Journée de repos. Je ne suis pas sorti de chez moi, à part pour aller faire quelques courses. Il me faut toujours un sacrée motivation, même pour acheter de quoi manger. Je me regarde dans la glace, sur toutes les coutures, pour savoir par exemple s’il ne me reste pas du dentifrice sur le coin la bouche, avant de mettre un pied dehors. Je me sens déjà observé en temps normal.

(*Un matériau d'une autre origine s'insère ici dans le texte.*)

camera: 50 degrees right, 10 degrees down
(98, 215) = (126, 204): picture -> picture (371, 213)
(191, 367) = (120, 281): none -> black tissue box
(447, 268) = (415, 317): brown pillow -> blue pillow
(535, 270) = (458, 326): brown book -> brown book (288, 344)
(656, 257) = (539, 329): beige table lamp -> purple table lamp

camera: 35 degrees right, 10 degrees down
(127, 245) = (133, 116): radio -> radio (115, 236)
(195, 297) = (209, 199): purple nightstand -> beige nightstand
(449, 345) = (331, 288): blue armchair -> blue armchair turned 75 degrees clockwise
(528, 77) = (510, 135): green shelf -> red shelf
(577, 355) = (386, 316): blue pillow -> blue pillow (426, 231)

A l’association de patients, ils se sont inquiétés de ne pas me voir pendant deux jours. J’ai été obligé de les rassurer. Cela fait six ans que j’y vais tous les jours. J’avais besoin d’un break. Je ne supportais plus de voir leurs têtes. Et puis je commençais à avoir des crises d’angoisses.
Mettre un pied dehors est toujours difficile. Dans la rue je ne me sens pas dans mon élément. Je n’aime pas croiser le regard des autres. Je ne sais jamais trop comment réagir, je me sens agressé. Je ne supporte pas le jugement des autres.
En discutant avec ma psychologue à domicile hier, nous sommes arrivés à la conclusion que je n’étais peut être pas prêt pour mener une vie sociale normale, travailler même à mi-temps…
Chez moi, je me sens en sécurité. Le moment que je préfère est le soir, quand le soleil est au crépuscule. Je relâche la pression.
A force de ne pas mettre un pied dehors, je vois les années qui passent et ma vie qui file, sans rien construire.
J’esquive toutes les joies de la vie. En même temps, je pourrais être dans un hôpital psychiatrique. Je n’y ai passé tout au plus, que deux mois dans toute ma vie.
J’ai 36 ans et je suis usé le matin lorsque je me réveil, toujours ces mêmes ruminations, sur l’inutilité de ma vie. Je suis pathétique.